Authors: Michael Symonds, Samuel Ordonia, Sidharth Mishra, Wei Chung Huang(Wayne Huang)
Advisor: Dr. T.Y Lin
-
Process and extract PDF(from IEEE Xplore) contents into JSON structures for easy consumption by text-mining applications.
-
Analyze the processed PDF documents by passing it through the Simplicial Complex C++ program(old version).
-
Write a Simplicial complex version(python wrapper) to work with PDF processor's output(directly); basically construct a data pipline that takes PDF documents, extracts contents out of it into JSON documents, and then consumes the JSON documents to analyze them using our Simplicial complex python wrapper.
-
Write the C++ port of Apriori algorithm program included in the Python library "pymining/seqmining" by Barthelemy Dagenais(also called bartdag)

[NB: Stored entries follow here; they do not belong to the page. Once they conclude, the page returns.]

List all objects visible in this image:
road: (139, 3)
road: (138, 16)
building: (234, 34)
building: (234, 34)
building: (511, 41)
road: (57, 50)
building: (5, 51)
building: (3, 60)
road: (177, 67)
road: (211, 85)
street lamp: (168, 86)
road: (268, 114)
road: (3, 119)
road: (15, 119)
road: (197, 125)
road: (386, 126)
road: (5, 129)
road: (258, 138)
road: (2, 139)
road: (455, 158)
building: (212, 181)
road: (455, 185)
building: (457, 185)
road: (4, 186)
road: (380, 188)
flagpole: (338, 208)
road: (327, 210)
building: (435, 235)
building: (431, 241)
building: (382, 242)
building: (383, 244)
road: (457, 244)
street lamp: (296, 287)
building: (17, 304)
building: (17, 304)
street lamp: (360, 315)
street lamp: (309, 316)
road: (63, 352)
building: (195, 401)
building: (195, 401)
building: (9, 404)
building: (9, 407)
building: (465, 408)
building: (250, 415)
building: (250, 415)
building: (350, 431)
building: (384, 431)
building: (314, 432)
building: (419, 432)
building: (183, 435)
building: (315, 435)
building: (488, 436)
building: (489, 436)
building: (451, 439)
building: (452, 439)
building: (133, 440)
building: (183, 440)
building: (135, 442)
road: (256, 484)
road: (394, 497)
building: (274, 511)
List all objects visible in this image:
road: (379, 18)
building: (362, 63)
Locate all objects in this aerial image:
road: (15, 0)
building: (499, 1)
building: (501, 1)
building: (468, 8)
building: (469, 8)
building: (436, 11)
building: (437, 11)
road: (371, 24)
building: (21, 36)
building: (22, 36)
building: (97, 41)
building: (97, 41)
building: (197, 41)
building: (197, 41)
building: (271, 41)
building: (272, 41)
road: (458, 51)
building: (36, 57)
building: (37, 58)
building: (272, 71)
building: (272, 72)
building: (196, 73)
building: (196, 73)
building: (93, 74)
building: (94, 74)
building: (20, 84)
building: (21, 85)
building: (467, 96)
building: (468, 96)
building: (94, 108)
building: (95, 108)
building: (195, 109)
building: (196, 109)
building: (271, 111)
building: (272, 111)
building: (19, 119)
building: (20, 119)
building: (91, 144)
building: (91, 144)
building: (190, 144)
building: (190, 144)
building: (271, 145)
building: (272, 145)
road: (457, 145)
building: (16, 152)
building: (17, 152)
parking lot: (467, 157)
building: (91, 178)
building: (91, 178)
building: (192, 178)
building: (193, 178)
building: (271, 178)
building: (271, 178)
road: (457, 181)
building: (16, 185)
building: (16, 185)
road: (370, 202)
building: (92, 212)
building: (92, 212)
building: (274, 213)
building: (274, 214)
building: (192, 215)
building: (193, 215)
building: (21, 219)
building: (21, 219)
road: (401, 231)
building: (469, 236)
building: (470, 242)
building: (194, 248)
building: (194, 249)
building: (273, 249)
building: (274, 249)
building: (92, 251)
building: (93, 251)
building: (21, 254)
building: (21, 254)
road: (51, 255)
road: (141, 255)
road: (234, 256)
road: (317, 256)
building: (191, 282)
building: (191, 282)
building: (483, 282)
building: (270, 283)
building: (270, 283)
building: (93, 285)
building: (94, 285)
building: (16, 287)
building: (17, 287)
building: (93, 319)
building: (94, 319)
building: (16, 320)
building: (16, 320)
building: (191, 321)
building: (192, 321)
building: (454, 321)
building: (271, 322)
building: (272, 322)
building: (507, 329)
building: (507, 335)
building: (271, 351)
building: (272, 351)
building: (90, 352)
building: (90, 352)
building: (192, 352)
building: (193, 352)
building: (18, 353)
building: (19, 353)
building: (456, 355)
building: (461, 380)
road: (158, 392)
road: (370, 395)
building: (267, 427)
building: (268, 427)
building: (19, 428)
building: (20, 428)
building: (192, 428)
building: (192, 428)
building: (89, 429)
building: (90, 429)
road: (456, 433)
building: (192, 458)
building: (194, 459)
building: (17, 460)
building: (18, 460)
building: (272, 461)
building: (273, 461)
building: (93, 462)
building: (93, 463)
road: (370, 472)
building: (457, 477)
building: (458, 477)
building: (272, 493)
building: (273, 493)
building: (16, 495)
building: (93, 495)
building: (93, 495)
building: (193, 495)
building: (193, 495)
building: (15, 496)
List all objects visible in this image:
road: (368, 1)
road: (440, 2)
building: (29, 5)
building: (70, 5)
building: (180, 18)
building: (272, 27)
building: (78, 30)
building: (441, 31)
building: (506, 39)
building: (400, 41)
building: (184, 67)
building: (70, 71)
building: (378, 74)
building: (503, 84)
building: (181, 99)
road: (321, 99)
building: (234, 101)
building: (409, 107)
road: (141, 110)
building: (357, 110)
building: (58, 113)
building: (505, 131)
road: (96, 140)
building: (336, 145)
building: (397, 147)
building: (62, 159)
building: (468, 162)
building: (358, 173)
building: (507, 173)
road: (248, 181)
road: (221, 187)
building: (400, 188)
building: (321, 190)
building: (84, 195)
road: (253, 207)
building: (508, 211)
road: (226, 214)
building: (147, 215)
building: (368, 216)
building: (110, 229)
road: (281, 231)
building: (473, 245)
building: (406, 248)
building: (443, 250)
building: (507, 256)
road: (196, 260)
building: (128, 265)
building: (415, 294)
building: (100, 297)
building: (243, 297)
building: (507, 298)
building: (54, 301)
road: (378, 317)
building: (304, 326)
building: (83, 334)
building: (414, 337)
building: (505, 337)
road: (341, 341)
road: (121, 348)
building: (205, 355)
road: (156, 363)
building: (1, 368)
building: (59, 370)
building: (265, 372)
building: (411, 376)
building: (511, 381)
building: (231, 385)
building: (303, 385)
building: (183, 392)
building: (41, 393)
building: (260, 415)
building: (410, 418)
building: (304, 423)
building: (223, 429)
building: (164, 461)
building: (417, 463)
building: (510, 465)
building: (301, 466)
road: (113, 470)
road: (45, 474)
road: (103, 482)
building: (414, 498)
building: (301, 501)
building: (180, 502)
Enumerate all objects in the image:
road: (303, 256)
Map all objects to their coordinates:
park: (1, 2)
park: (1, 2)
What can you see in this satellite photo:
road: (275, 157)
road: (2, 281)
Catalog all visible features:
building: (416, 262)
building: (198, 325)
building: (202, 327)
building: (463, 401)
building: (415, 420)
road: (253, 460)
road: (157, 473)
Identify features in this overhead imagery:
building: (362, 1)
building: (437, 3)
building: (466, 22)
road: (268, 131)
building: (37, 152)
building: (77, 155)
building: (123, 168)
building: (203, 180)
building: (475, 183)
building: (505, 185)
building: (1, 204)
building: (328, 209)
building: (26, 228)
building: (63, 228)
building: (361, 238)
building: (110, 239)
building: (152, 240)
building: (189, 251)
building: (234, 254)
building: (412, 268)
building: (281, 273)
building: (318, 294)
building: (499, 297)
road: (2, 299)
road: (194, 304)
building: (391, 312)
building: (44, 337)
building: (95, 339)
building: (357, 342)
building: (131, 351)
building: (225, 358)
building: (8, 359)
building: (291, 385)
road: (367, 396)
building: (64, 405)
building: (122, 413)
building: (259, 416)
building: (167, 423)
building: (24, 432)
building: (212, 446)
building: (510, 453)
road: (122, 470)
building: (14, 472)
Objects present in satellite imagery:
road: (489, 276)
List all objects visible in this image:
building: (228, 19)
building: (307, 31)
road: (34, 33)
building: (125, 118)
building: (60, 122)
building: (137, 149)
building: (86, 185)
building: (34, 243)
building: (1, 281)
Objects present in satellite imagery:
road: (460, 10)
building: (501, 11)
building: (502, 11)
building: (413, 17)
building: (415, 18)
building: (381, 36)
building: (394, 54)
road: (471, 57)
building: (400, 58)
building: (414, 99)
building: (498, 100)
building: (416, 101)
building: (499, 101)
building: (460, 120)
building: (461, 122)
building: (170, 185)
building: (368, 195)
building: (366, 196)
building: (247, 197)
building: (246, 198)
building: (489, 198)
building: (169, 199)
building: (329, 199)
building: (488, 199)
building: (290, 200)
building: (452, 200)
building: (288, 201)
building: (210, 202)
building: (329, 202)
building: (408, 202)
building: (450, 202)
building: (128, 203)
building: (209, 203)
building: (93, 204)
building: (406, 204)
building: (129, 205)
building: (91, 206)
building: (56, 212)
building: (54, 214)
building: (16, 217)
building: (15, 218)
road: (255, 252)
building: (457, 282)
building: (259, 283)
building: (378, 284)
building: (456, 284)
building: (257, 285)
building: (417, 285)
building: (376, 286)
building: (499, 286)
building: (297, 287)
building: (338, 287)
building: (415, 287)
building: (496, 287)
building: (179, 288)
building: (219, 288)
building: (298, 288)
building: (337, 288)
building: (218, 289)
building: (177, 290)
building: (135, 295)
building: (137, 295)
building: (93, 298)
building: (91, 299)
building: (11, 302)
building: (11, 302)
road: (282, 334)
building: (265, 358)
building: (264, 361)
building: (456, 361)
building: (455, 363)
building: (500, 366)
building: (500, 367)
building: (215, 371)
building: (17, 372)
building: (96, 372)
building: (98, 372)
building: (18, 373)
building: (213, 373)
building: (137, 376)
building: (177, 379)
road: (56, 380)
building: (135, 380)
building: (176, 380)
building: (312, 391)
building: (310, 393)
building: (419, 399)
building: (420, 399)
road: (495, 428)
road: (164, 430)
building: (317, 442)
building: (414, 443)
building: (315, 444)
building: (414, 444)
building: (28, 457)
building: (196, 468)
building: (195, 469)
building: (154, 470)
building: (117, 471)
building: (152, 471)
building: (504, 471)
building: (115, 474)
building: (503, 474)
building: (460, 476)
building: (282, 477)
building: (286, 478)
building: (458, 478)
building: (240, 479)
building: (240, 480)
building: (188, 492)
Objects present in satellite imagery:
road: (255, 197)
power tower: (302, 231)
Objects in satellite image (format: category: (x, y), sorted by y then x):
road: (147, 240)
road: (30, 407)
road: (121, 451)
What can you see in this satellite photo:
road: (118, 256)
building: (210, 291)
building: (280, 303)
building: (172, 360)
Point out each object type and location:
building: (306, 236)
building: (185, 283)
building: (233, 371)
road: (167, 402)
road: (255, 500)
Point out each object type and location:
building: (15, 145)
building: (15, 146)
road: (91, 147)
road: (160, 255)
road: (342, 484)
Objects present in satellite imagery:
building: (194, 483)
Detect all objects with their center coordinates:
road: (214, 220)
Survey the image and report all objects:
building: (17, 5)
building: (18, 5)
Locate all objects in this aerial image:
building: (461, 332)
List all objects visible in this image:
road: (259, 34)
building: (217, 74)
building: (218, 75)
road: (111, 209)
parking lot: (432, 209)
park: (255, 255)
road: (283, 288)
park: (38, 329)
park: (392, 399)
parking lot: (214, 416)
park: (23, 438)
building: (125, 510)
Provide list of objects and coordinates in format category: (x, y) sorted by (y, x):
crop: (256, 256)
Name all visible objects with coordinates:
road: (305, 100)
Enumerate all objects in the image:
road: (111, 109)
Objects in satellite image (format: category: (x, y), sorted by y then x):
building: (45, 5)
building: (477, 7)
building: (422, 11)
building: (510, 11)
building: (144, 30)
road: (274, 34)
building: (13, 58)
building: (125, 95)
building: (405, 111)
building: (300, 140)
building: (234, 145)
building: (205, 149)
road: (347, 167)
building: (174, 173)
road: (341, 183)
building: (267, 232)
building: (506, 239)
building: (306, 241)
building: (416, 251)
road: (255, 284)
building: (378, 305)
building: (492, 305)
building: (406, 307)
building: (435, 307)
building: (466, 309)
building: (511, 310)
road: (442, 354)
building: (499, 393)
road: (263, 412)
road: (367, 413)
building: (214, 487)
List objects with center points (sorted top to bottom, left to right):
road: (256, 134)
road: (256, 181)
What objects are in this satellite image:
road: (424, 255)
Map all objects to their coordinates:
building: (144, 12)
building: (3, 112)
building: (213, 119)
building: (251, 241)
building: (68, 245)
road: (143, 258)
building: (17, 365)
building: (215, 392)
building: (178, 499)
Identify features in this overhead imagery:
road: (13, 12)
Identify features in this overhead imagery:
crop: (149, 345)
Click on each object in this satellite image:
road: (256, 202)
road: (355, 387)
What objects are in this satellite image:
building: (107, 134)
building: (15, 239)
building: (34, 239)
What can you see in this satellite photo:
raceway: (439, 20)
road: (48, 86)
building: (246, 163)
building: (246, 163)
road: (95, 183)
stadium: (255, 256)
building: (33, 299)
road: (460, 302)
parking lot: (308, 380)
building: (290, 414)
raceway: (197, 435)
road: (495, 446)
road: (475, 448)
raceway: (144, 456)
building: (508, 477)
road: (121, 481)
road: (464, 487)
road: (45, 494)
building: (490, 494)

Note: The port was a one-to-one copy of the Python version.
More information about the project layout, contributions and working principles are located in the Team1_CS267_Readme.docx Please refer to the document incase of any concerns.
You are welcome to create issues for this repository to report any issues you run into whilst using this project.
- Python3 (atleast 3.5.2)
- Java 8
- C++ 11 (Visual Studio 2012 or better on Windows)
Note: Python dependecies are included in the
requirements.txt
. We make use ofpdfminer
by Yusuke Shinyama for parsing PDFs, after that it is custom logic.